Marcus North has reason to dwell on the negatives because there’s been talk of dropping him for as long as anyone can remember.

North will be thinking ‘I can score here’ and ‘I could get out here’ when he surveys the field, but then he’ll also think about what it might mean should he get out. That’s counterproductive. When he’s thinking that, he’s not weighing up the field and the bowling.

The only way Marcus North can affect whether he gets dropped or not is by concentrating on the matter in hand, but that’s easier said than done.

Incidentally, anyone who isn’t starting their day by catching up with the previous night’s through-the-night thread needs to take a long, hard look at themselves.

Australian bowlers under threat

The grass in NOT always greener - sometimes there's dog piss on it

The Test before last, Australia fielded a bowling attack of Hilfenhaus, Johnson, Hauritz and George. In this Test, they have Harris, Bollinger, Siddle and Doherty, who have barely taken a wicket between them. What happens now? Go back to the first lot?

The players can’t enjoy this selection drama. They’re not coming into a team because they’ve done well, they’re coming back into a team because the player who replaced them is worse than they were when they were dropped.

It’s a sort of ‘undermine and recall’ policy. The selectors basically say: “We’ve still got no faith in you, but our standards have dropped to such an extent that you’ve come back into contention.”

It’s like returning to a multi-storey car park and being unable to find your car. You check the same spots again and again, hoping that you somehow missed it, but to no avail. Sooner or later you’re going to have to accept that someone’s twocked your car and you’re going to have to get the bus home.

What use is a flat track bully?

Kevin Pietersen is vulnerable to uneven bounce the one time it happens each decade

The term ‘flat track bully’ isn’t so popular these days. It’s because it’s no longer indicative of a weakness.

A batsman who makes the most of flat pitches, bullying bowlers into submission, is basically what you want in Test cricket where 19 pitches out of 20 are basically pretty lifeless for the first half of the match (and often beyond that). Far better to have someone who is guaranteed to cash in when the going’s good than a player who can negotiate the moving ball who’s prone to lapses in concentration.

Before the series, we predicted that the batsmen England were most worried about, Cook and Pietersen, would actually be more influential than others. You wouldn’t fancy either of them when the ball’s swinging, but when it’s not, well, they’re right up there. Don’t be fooled by Cook’s more sedentary scoring – these two batsmen are creatures of their time.
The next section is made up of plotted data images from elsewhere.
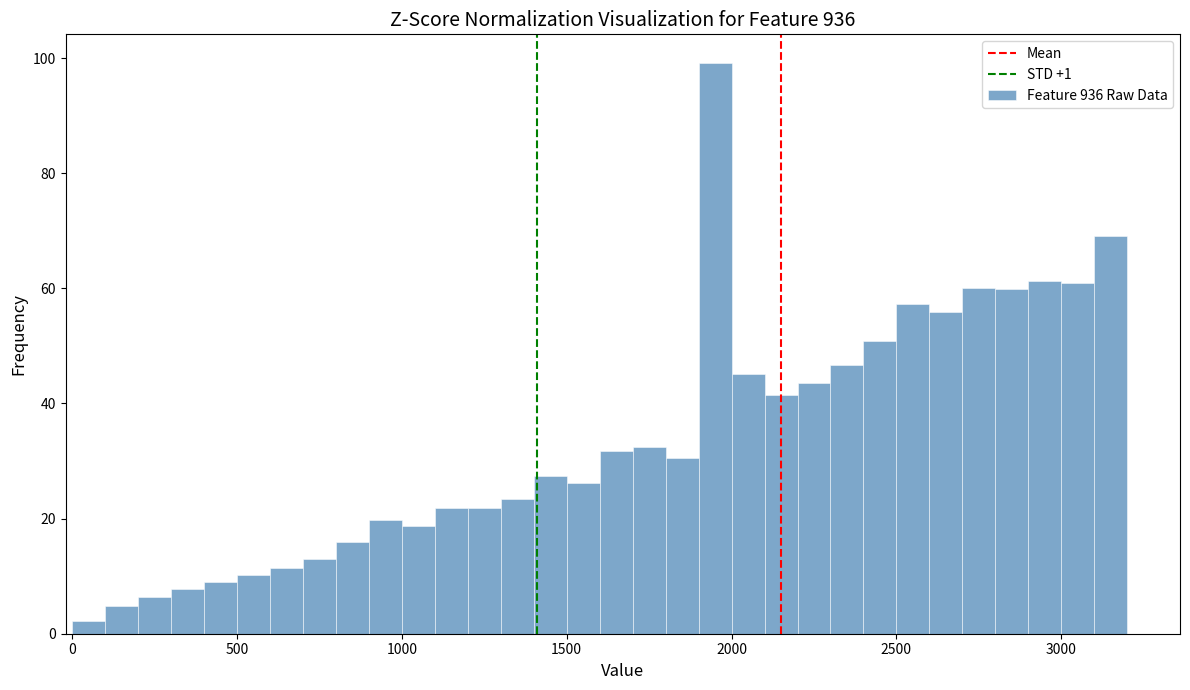

Around what value on the x-axis is the tallest bar? Give the approximate position of its centre, as read against the axis.

1950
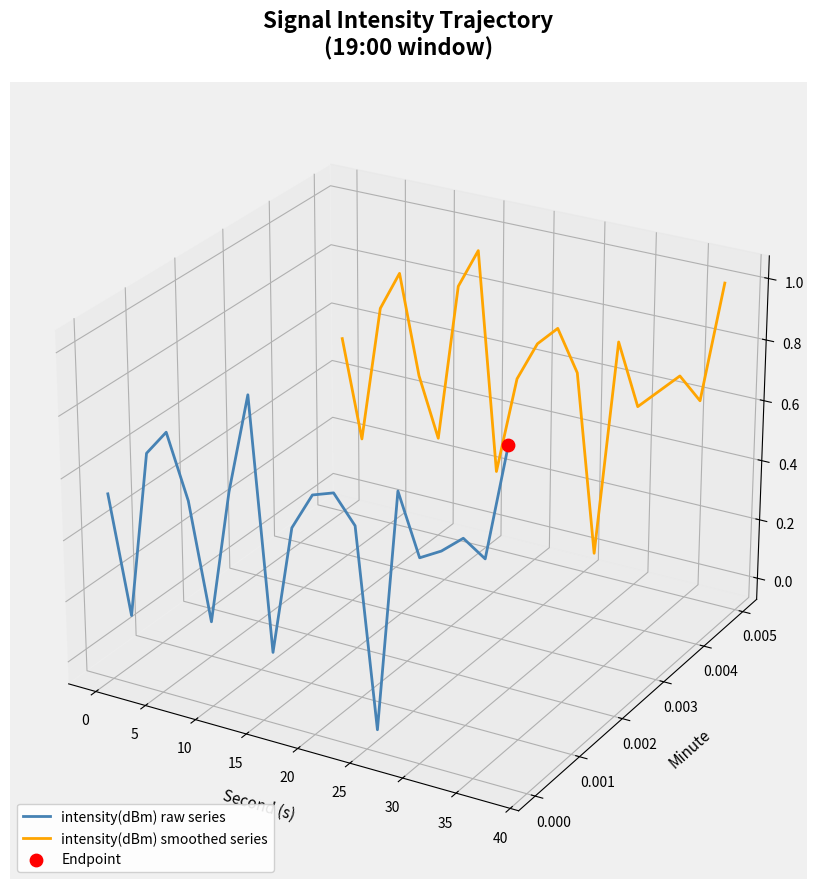

At which category is the sum across all series the highest?

30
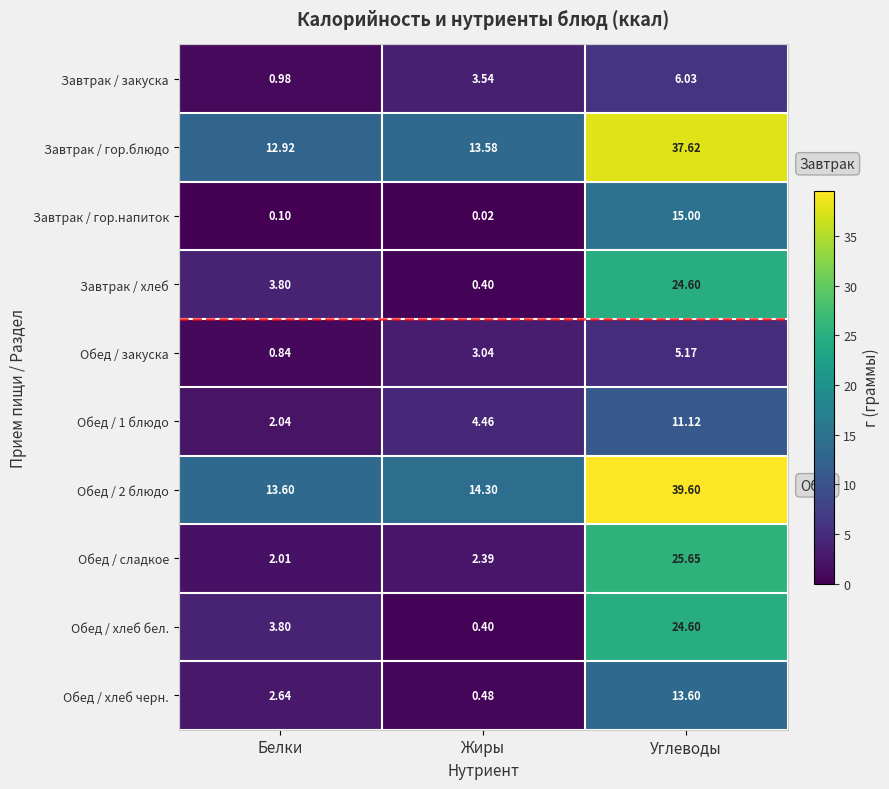

Which category has the lowest value in the Завтрак / гор.напиток series?

Жиры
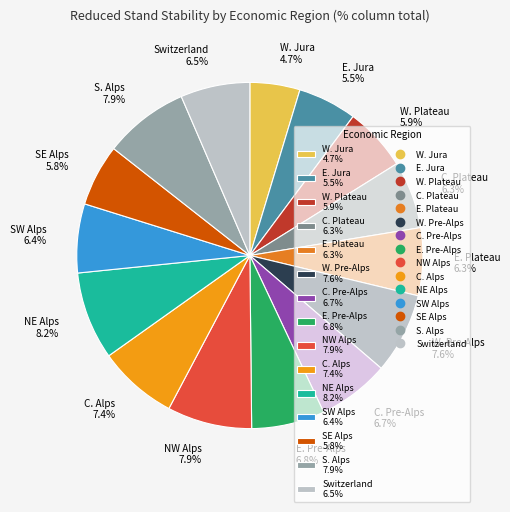

Combined, do SW Alps 6.4% and W. Plateau 5.9% account for over 50%?

No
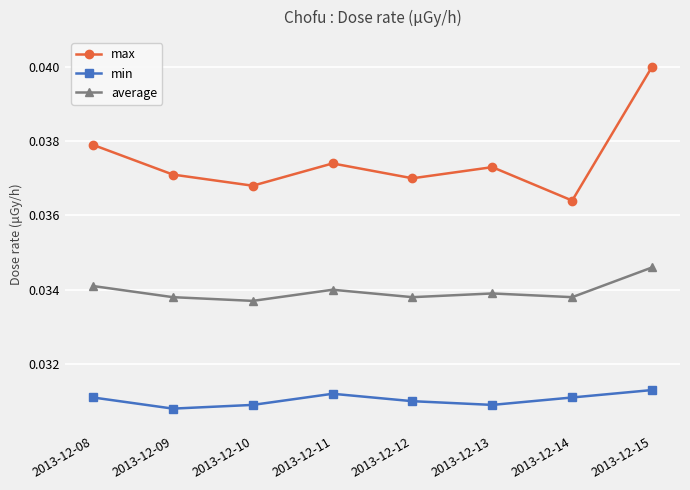

True or false: max has a value of 0.1 at 2013-12-12.

False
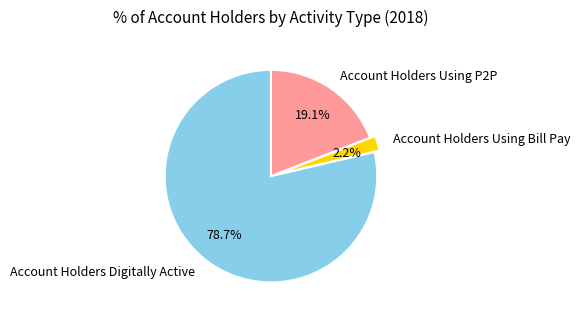

What is the smallest slice in the pie chart?

Account Holders Using Bill Pay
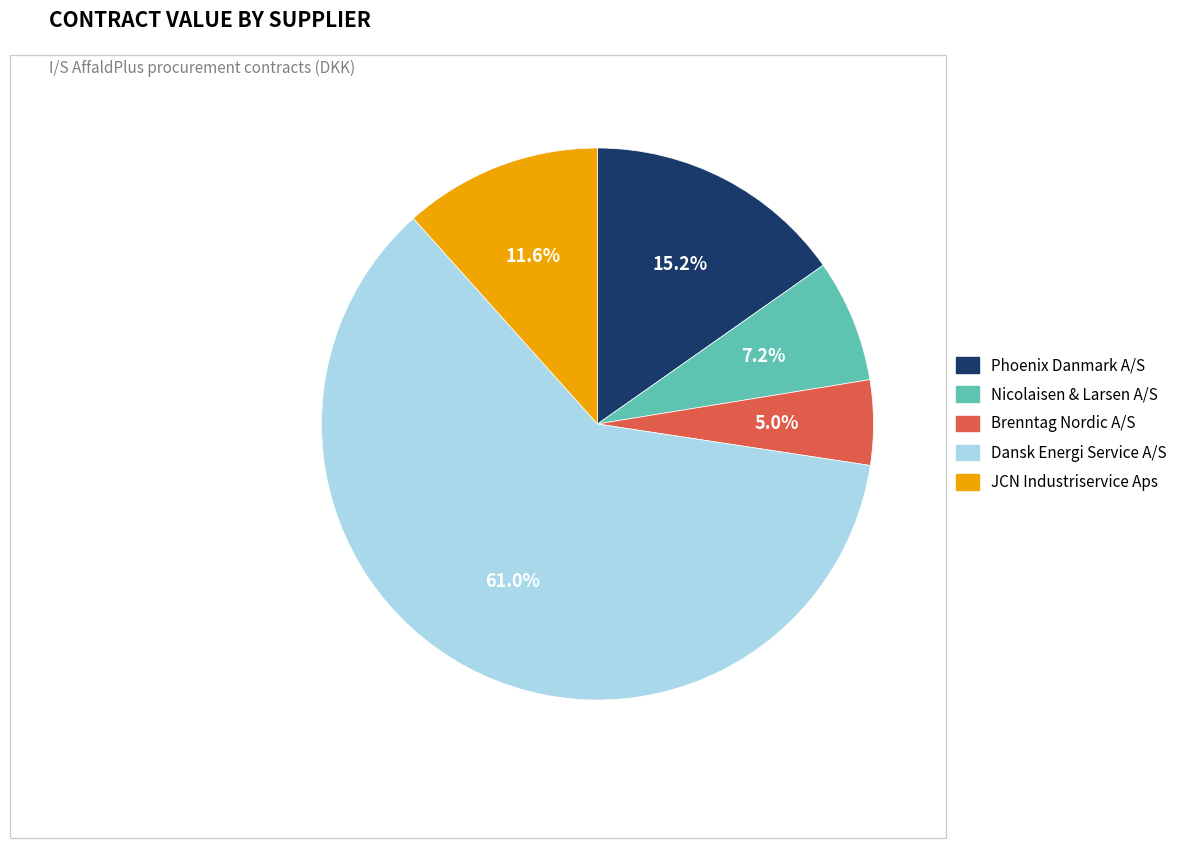

Which category has the smallest portion of the pie?

Brenntag Nordic A/S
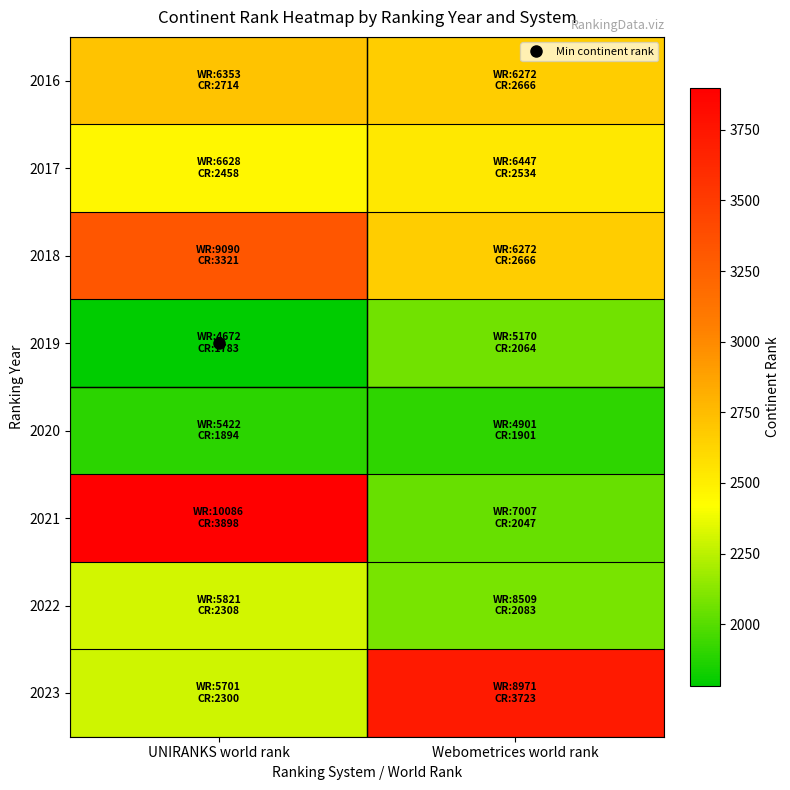

Reading right to left, what are all the values shown in this chart?

2016: Webometrices world rank=2666	UNIRANKS world rank=2714
2017: Webometrices world rank=2534	UNIRANKS world rank=2458
2018: Webometrices world rank=2666	UNIRANKS world rank=3321
2019: Webometrices world rank=2064	UNIRANKS world rank=1783
2020: Webometrices world rank=1901	UNIRANKS world rank=1894
2021: Webometrices world rank=2047	UNIRANKS world rank=3898
2022: Webometrices world rank=2083	UNIRANKS world rank=2308
2023: Webometrices world rank=3723	UNIRANKS world rank=2300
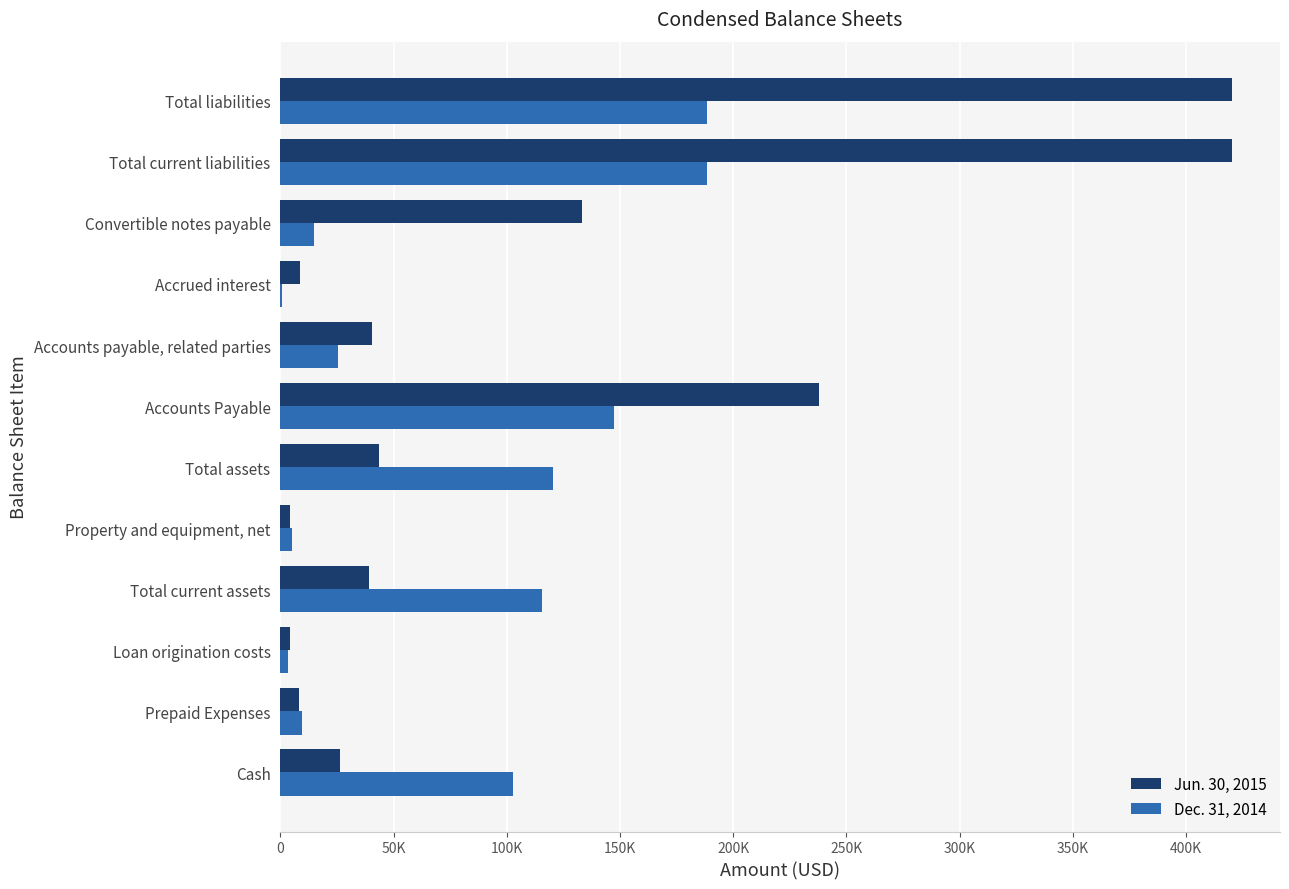

What are all the series names shown in the legend?

Jun. 30, 2015, Dec. 31, 2014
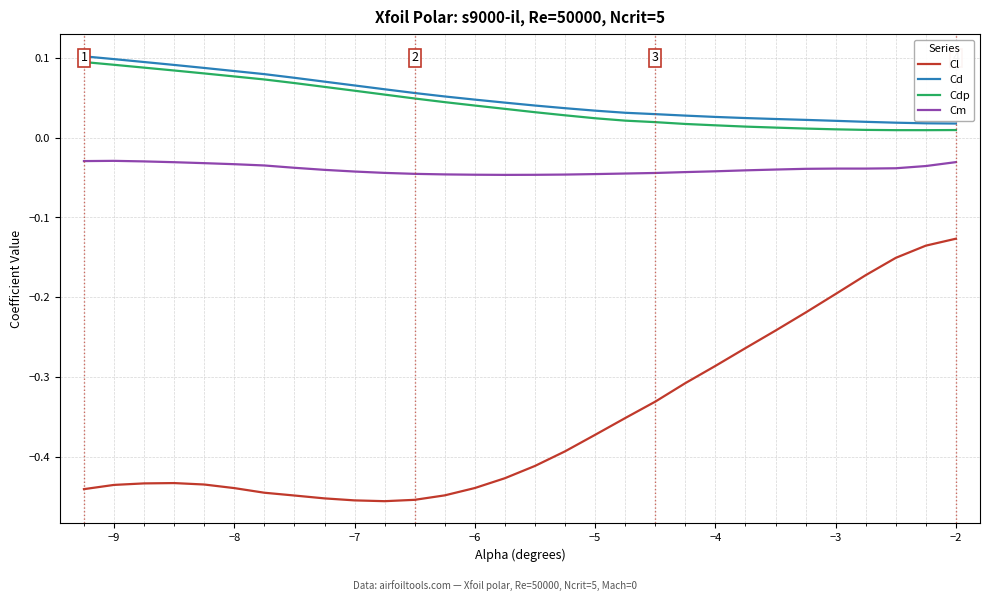

Which series has the largest range (max minus min)?

Cl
When the Aussies bowl at Cook, there might as well be an asteroid parked in front of the stumps for all that he looks like getting out at the minute. Pietersen’s different. He swings across the line and plays the ball in the air, but if the bounce is true, he can just trust his eye and get on with it.

Australia’s era of dominance roughly coincided with a modern age of flat Aussie-style pitches worldwide. We’re not by any means suggesting that this was the reason for their success, but it’s worthy of debate whether that contributed at all.

Alastair Cook further extends the time between dismissals against Australia

Alastair Cook will be performing his work throughout December

Alastair Cook is in a Vaughanian run of form down under. When he was batting with Jonathan Trott, it was a case of ‘the bowlers may change, but the batsmen remain the same’.

Was it the Ashes or some sort of Cook-Trott conceptual art? Can you detect the passage of time if there are no landmarks along the way? It’s daytime at night at the moment and whenever you turn on the telly – whatever day, whatever week – there’s Alastair Cook. Time no longer has meaning.

Cook should call his work ‘Australian Purgatory’. We’ve been in worse places.

Australia’s grass-is-greener selection policy could lead to Ryan Harris being replaced by Rolf by the end of the series if this carries on.

The James Anderson plan

James Anderson - slippery and slithery

England showed us Plan A today – James Anderson beheads the innings with the new ball and then returns to sweep away the ankles with the second new ball. But you’re aware how fragile it is.

Today it worked, but even after taking three wickets in 2.1 overs, Australia still mustered 245, despite a few mistakes. Down under, it is a hard slog even on the good days. It must be bloody murder on the bad days.

The good thing for England is that James Anderson is doing his bit and he’s doing it brilliantly. He’s being given the narrowest of windows to make some impact and in this Test he’s slithered through like a greased invertebrate weasel.